Honestly, you need eyes in the back of your bean. For three days, Jeeves stayed off his food, but fell eventually for the pill being crushed into some kitty milk concoction that he drinks. After that, he was eating for Scotland, even helping himself to Bertie’s provender, if the latter didn’t get his bib on quickly enough.
No sooner had I departed from Swanky Towers, like some Rabbie Poppins of the pet world, than I was called to the countryside for a tutorial on looking after chickens.
These other pals are holidaying in July, and I’ll take over their demesne for a fortnight, with my main duty concerning the hens, ken? I’ll have to remember that. Sometimes, I fetch up at Swanky Towers, help myself to the drinks cabinet and any posh chocolates I can find, put some relaxing music on (sound system to die for), and sit back in the lap of luxury. Hours later, I leap up, crying: “I forgot about the cats!”

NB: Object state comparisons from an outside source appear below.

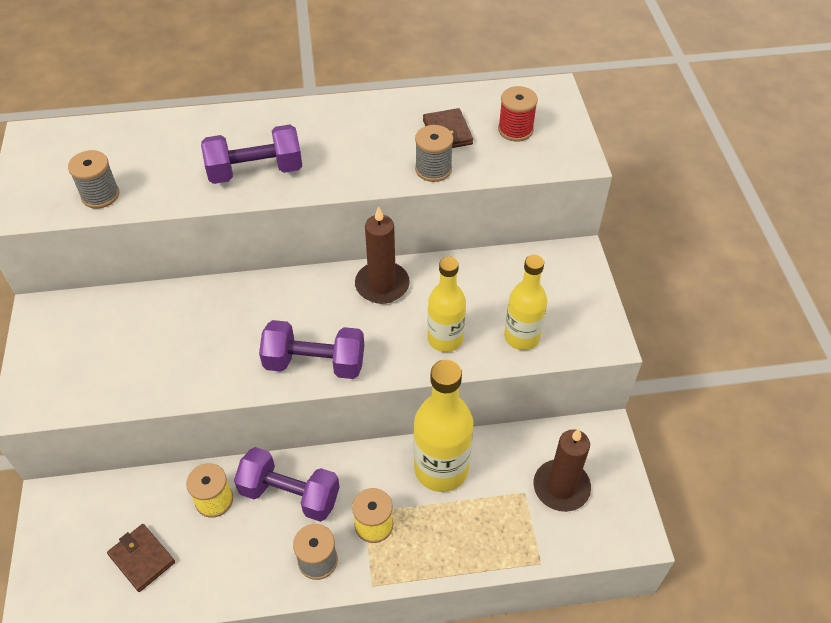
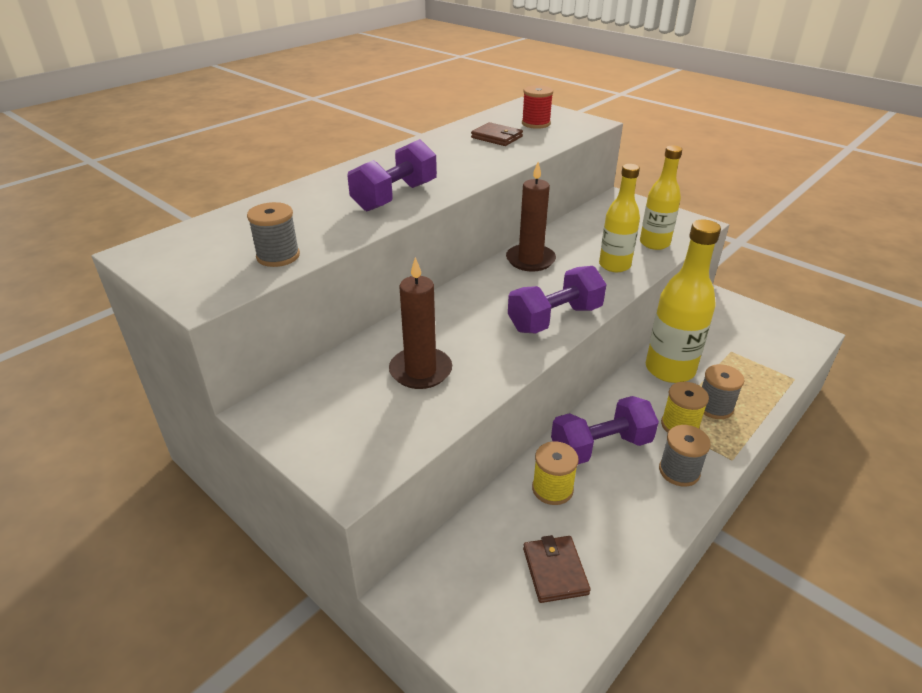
camera: 40 degrees left, 15 degrees down
brown wallet [107,524,175,592] -> brown wallet turned 75 degrees clockwise [523,535,591,603]
grey spool [415,125,453,182] -> grey spool moved to [702,364,744,419]
brown candle [534,429,591,512] -> brown candle moved to [389,257,452,389]

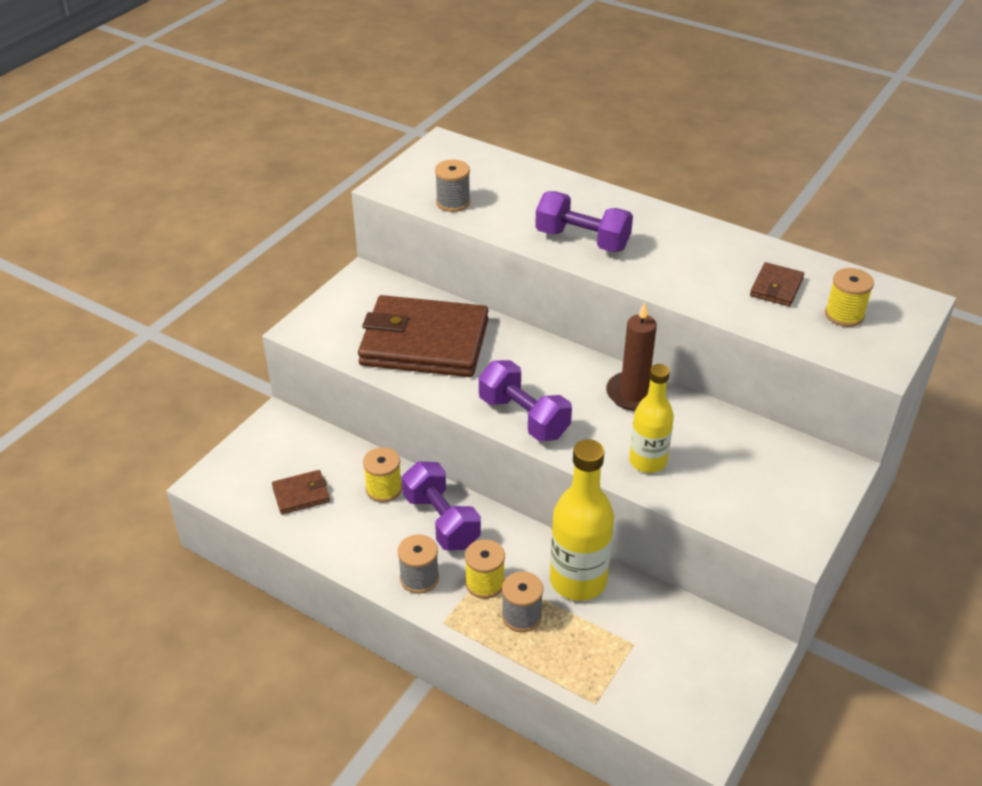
camera: 80 degrees right, 5 degrees up
brown candle [389,257,452,389] -> brown wallet [358,295,488,377]
red spool [522,85,553,129] -> yellow spool [825,268,874,327]
yellow bottle [640,146,682,250] -> none

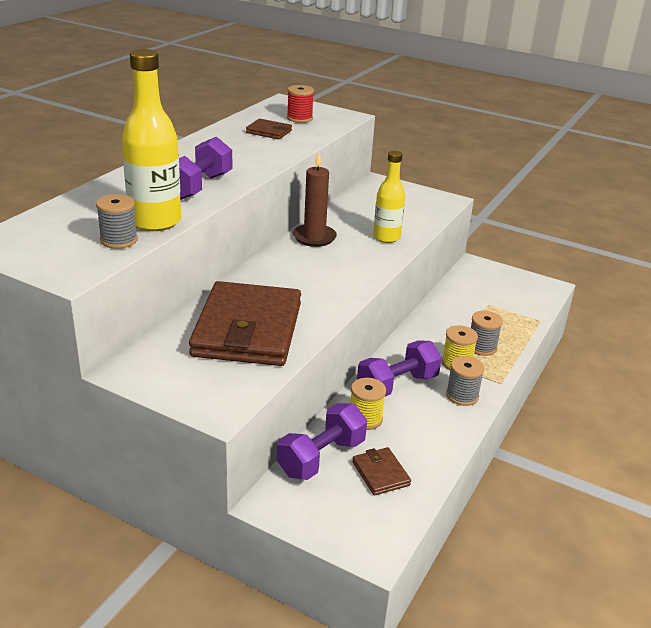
camera: 95 degrees left, 10 degrees down
purple dumbbell [479,360,572,442] -> purple dumbbell moved to [277,403,367,480]
yellow bottle [550,439,614,601] -> yellow bottle moved to [122,49,181,231]
yellow spool [825,268,874,327] -> red spool [287,85,314,123]

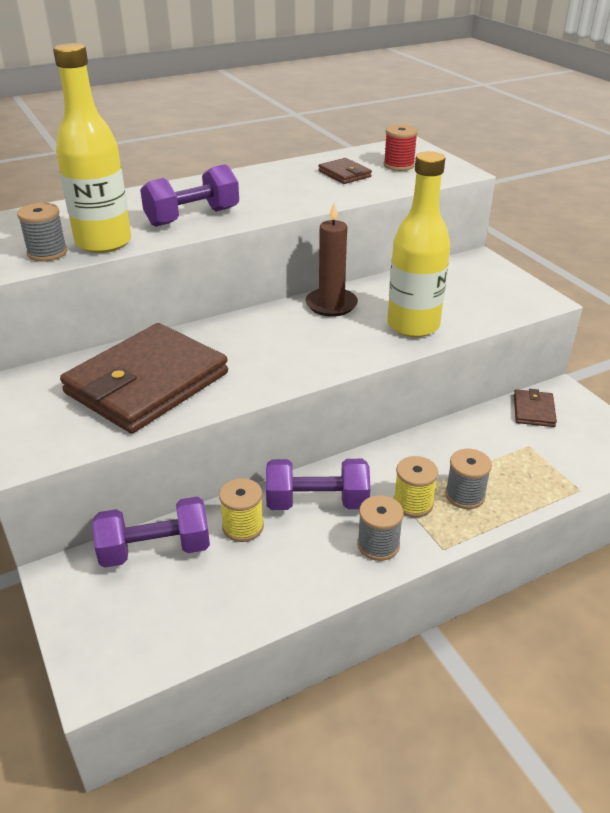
camera: 35 degrees right, 5 degrees up
brown wallet [352,447,411,495] -> brown wallet moved to [514,389,557,427]
yellow bottle [373,151,405,243] -> yellow bottle [387,151,450,337], size x1.53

It’s a business, this beast maintenance. Indeed, one of the dog walkers on the suburban hill has suggested I take it up as a profession, as my usual one is degenerating into a hobby. People have asked me to look after their mutts but, as a man in my position cannot be seen picking up poop, I’ve had to pooh-pooh that idea.
In the meantime, chickens and cats will suffice. Feeding and housing the former turned out more complicated than expected, and I’ve warned my friends not to expect all five beasts to be alive when they get back.
However, if all goes well, I shall have all the eggs I can eat in moderation (dubious effect on the prostate, some say) and, indeed, have been starting every other day since my tutorial visit with a fried egg, and feeling fairly fabulous for it.
Better even than the ovate bonus from chickens, though, was that I got a go on a mini-tractor for the grass cutting. I cannot recall ever being so happy. Again, it all seemed terribly complicated, with buttons to press and levers to lift, but once I’d mastered it I was off, turning left and even right at times.
I know: we can all see this ending badly. You’re picturing tractor-shaped holes in the hedgerows. But I picture myself happy as a sandboy: munching fried egg sandwiches as I mow as much of the world as I can.